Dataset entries
##########

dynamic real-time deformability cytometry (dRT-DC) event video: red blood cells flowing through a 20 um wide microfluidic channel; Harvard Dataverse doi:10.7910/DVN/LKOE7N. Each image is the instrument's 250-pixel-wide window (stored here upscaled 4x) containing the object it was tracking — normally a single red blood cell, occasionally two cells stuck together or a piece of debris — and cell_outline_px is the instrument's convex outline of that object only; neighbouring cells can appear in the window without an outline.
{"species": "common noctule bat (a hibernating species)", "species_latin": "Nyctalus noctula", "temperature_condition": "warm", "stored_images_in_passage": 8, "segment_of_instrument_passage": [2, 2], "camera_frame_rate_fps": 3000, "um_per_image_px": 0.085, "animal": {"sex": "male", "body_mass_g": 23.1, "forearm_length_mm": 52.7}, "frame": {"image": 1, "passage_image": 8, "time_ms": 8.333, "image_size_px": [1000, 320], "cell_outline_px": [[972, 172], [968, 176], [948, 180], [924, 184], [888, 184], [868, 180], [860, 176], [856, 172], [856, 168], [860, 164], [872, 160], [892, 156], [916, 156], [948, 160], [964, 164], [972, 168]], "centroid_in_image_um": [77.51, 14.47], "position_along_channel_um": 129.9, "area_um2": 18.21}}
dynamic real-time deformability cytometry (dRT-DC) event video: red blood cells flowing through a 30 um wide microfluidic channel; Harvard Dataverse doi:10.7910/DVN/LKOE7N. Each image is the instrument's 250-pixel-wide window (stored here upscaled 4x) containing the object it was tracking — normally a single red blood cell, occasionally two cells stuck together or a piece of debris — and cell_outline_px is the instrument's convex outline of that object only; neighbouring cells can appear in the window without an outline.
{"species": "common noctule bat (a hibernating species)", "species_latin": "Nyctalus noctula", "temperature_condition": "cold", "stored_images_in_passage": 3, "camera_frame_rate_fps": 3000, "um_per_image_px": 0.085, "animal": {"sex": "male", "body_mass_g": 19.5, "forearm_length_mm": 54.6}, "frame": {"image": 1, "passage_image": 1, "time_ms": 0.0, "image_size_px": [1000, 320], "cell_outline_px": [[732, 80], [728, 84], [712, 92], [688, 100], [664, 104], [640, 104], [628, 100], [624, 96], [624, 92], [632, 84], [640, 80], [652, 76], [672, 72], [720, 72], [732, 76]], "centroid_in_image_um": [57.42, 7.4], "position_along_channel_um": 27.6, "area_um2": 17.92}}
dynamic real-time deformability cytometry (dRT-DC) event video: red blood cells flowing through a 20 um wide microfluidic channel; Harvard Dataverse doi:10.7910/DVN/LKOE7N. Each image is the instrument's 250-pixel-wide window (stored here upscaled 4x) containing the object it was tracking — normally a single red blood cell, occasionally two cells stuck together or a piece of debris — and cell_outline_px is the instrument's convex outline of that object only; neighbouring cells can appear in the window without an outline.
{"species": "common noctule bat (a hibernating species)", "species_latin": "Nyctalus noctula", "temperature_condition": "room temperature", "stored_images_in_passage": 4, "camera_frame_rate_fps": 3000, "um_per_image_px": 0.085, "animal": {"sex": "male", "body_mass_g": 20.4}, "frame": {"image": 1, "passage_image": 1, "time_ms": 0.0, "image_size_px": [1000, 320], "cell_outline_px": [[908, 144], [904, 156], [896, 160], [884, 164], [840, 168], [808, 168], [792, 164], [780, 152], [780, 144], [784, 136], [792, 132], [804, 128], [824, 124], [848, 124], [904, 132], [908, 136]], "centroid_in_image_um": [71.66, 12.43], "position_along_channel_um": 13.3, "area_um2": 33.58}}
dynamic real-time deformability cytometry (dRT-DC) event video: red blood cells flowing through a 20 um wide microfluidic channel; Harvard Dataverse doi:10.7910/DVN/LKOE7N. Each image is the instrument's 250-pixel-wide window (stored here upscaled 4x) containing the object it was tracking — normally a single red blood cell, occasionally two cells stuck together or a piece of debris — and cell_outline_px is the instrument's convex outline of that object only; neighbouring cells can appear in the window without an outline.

##########

▸ **THE EXERCISE**
Reproduce the material verbatim, line by line.

▸ **TASK RESULT**
dynamic real-time deformability cytometry (dRT-DC) event video: red blood cells flowing through a 20 um wide microfluidic channel; Harvard Dataverse doi:10.7910/DVN/LKOE7N. Each image is the instrument's 250-pixel-wide window (stored here upscaled 4x) containing the object it was tracking — normally a single red blood cell, occasionally two cells stuck together or a piece of debris — and cell_outline_px is the instrument's convex outline of that object only; neighbouring cells can appear in the window without an outline.
{"species": "common noctule bat (a hibernating species)", "species_latin": "Nyctalus noctula", "temperature_condition": "warm", "stored_images_in_passage": 8, "segment_of_instrument_passage": [2, 2], "camera_frame_rate_fps": 3000, "um_per_image_px": 0.085, "animal": {"sex": "male", "body_mass_g": 23.1, "forearm_length_mm": 52.7}, "frame": {"image": 1, "passage_image": 8, "time_ms": 8.333, "image_size_px": [1000, 320], "cell_outline_px": [[972, 172], [968, 176], [948, 180], [924, 184], [888, 184], [868, 180], [860, 176], [856, 172], [856, 168], [860, 164], [872, 160], [892, 156], [916, 156], [948, 160], [964, 164], [972, 168]], "centroid_in_image_um": [77.51, 14.47], "position_along_channel_um": 129.9, "area_um2": 18.21}}
dynamic real-time deformability cytometry (dRT-DC) event video: red blood cells flowing through a 30 um wide microfluidic channel; Harvard Dataverse doi:10.7910/DVN/LKOE7N. Each image is the instrument's 250-pixel-wide window (stored here upscaled 4x) containing the object it was tracking — normally a single red blood cell, occasionally two cells stuck together or a piece of debris — and cell_outline_px is the instrument's convex outline of that object only; neighbouring cells can appear in the window without an outline.
{"species": "common noctule bat (a hibernating species)", "species_latin": "Nyctalus noctula", "temperature_condition": "cold", "stored_images_in_passage": 3, "camera_frame_rate_fps": 3000, "um_per_image_px": 0.085, "animal": {"sex": "male", "body_mass_g": 19.5, "forearm_length_mm": 54.6}, "frame": {"image": 1, "passage_image": 1, "time_ms": 0.0, "image_size_px": [1000, 320], "cell_outline_px": [[732, 80], [728, 84], [712, 92], [688, 100], [664, 104], [640, 104], [628, 100], [624, 96], [624, 92], [632, 84], [640, 80], [652, 76], [672, 72], [720, 72], [732, 76]], "centroid_in_image_um": [57.42, 7.4], "position_along_channel_um": 27.6, "area_um2": 17.92}}
dynamic real-time deformability cytometry (dRT-DC) event video: red blood cells flowing through a 20 um wide microfluidic channel; Harvard Dataverse doi:10.7910/DVN/LKOE7N. Each image is the instrument's 250-pixel-wide window (stored here upscaled 4x) containing the object it was tracking — normally a single red blood cell, occasionally two cells stuck together or a piece of debris — and cell_outline_px is the instrument's convex outline of that object only; neighbouring cells can appear in the window without an outline.
{"species": "common noctule bat (a hibernating species)", "species_latin": "Nyctalus noctula", "temperature_condition": "room temperature", "stored_images_in_passage": 4, "camera_frame_rate_fps": 3000, "um_per_image_px": 0.085, "animal": {"sex": "male", "body_mass_g": 20.4}, "frame": {"image": 1, "passage_image": 1, "time_ms": 0.0, "image_size_px": [1000, 320], "cell_outline_px": [[908, 144], [904, 156], [896, 160], [884, 164], [840, 168], [808, 168], [792, 164], [780, 152], [780, 144], [784, 136], [792, 132], [804, 128], [824, 124], [848, 124], [904, 132], [908, 136]], "centroid_in_image_um": [71.66, 12.43], "position_along_channel_um": 13.3, "area_um2": 33.58}}
dynamic real-time deformability cytometry (dRT-DC) event video: red blood cells flowing through a 20 um wide microfluidic channel; Harvard Dataverse doi:10.7910/DVN/LKOE7N. Each image is the instrument's 250-pixel-wide window (stored here upscaled 4x) containing the object it was tracking — normally a single red blood cell, occasionally two cells stuck together or a piece of debris — and cell_outline_px is the instrument's convex outline of that object only; neighbouring cells can appear in the window without an outline.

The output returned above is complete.